Family trauma and unusual perspectives shape Mecca Normal's multimedia muse.

MECCA NORMAL

BOBBY KARATE, GARDY LOO

CoCA, 1420 11th, 728-1980, $5

9 p.m. Fri., Sept. 20

It wasn’t exactly “Two Thumbs Up,” but it was still great feedback.

Vancouver, B.C., rock duo Mecca Normal were playing a show in L.A. last year, trying out new songs from their The Family Swan album. It wasn’t easy material, for the band or the audience. In the title track, for instance, singer Jean Smith recalls finding out about her mother’s breast cancer and then feeling responsible—for being born to an older mom and being too difficult to breast feed.

After the show, a man from the crowd approached Smith and told her how he, too, had similarly felt to blame for his mom’s disease and that he’d found solace in the song.

“And another person at that same show came up and said, ‘Man, that song was like twisting the knife.’ And I was nodding and waiting for her to say something like, ‘It made me feel . . . ,’ or, ‘It really made me think.’ But no, it was just a list of negative things that it had done to her,” recalls Smith. “Then she walked away.”

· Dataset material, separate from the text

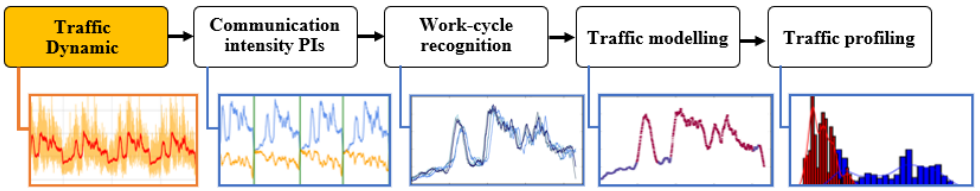
Figure 7. Overview of the proposed approach with the obtained results when applied on aggregated traffic classes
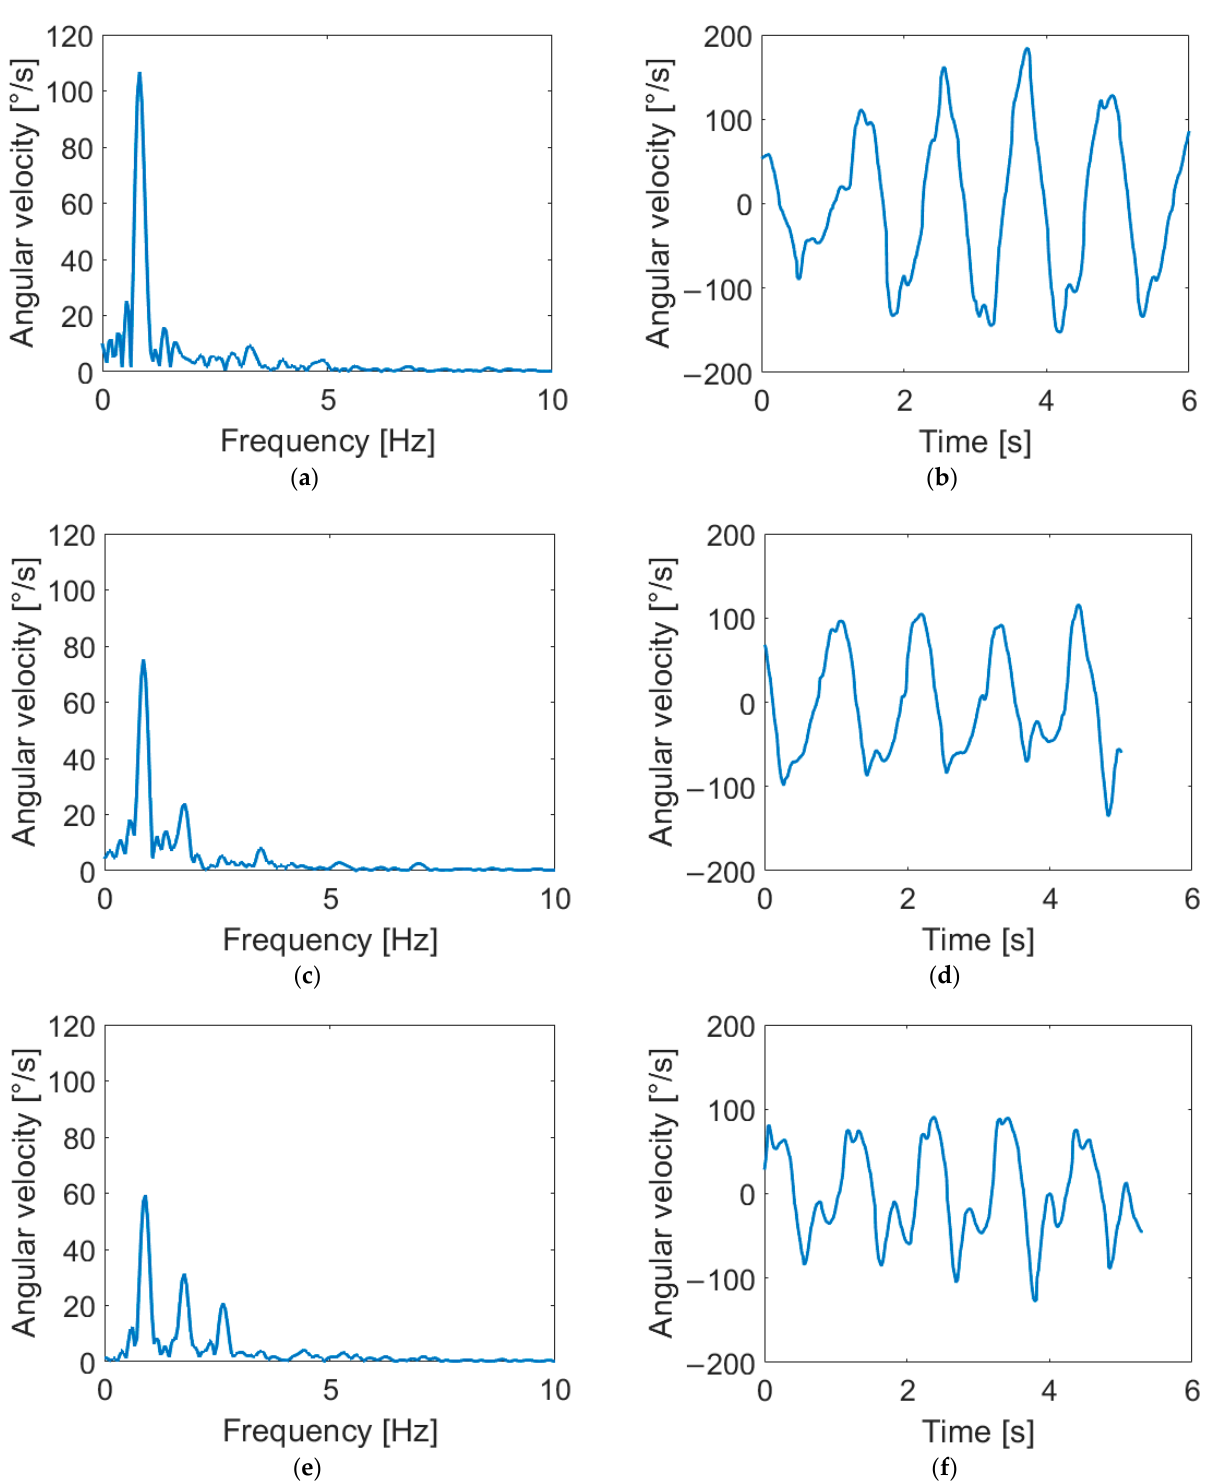
Figure 5. Arm-swing signals in frequency and time domains for different harmonic content. Signals reported show negligible distortion ( a , b ), second-harmonic distortion ( c , d ) and third-harmonic distortion ( e , f ). As shown in the figure, the second harmonic corresponds to a flattening of negative peaks in the time domain, while the third harmonic causes a flattening of both positive and negative peaks.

OK, Smith thought—at least I know I’m affecting people.

Which is a great comfort when you’re road testing an album. But the songs on The Family Swan—a disc in which melancholy is tempered only by a determination to massage the knots of the past out of the present—are more than just songs. They’re distillations of passages from Smith’s upcoming third novel, Living on Egg Shells. Feedback from the music will in turn inform her editing and rewriting when she returns to complete her written work in the winter.

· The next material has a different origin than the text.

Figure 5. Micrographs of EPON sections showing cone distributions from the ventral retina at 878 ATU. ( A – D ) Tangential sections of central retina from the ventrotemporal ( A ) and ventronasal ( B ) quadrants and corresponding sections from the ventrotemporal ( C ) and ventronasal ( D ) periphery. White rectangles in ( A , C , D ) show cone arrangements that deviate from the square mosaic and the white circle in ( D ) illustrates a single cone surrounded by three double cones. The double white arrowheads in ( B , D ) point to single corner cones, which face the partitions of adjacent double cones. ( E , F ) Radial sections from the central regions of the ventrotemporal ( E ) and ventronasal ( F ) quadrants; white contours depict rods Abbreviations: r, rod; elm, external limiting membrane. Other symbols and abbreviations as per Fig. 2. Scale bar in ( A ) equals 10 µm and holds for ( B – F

When Mecca Normal—Smith and guitarist David Lester, musical partners of 18 years—appear at the Center on Contemporary Art this week, they’ll be bringing more than just a new album and a novel in progress. Their show will also include an exhibition of Lester’s posters on political agitators and of Smith’s 30-year series of self-portraits. (Their work is available for online viewing at mecca_normal. tripod.com.)

“It’s part of our vision for this tour and beyond that we don’t just come to town and do the shows from the stage and get off the stage and get away,” says Smith, who also creates the band’s album art and helps runs Smarten Up! & Get to the Point Publishing, Mecca Normal’s joint book house and record label.

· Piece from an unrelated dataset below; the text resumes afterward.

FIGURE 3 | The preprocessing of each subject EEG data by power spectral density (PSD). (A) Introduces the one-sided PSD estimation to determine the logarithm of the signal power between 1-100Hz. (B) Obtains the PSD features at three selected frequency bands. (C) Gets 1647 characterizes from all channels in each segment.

“We want to interact. We want to create a realm of potential around the artwork and the songs, just to talk about why we’re doing this. Why we did it to begin with, how things have changed, and why we consider it important to deviate from rock show venues into places with the capacity to show art, to keep doing it into our 40s.”

Smith began painting self-portraits in 1973 at age 13. “Intense” and “unhappy” is how she describes her earliest renderings, a reaction to her father’s work for a stylish advertising agency. These days, she works without a mirror, painting from a vantage looking down at her breasts and legs. It’s an odd perspective—a woman’s view of herself, rather than a woman as seen by others—and one Smith says people rarely see replicated in public.

Mecca Normal have long challenged traditional notions of what we should see, particularly in a rock act. The band’s early tracks, like “Walk Alone” from The First LP (1986), were key influences in shaping the Riot Grrrl scene of the early ’90s. So, too, were the sparseness of their setup and Smith’s confidence in her unconventional voice—which veers from inviting warmth to acidic croaks.

Much of the just-released The Family Swan revolves around relationships with aging parents. Smith, 42, says she’s experienced profound sadness with her parents in recent years. “My mom is open about saying she regrets almost everything,” including having kids, Smith says. “I can barely even think about that. It’s like trying to understand how far the universe goes. What must that be like? That’s terrible. And it’s terrible to say to people that are in your life.”

The Family Swan takes those kinds of conversations, chews on them, mulls them, and tries to put them into some kind of framework for moving on. It’s not an easy effort. For right now, coming to an emotional resolution is—like the novel that spawned these songs—a work in progress.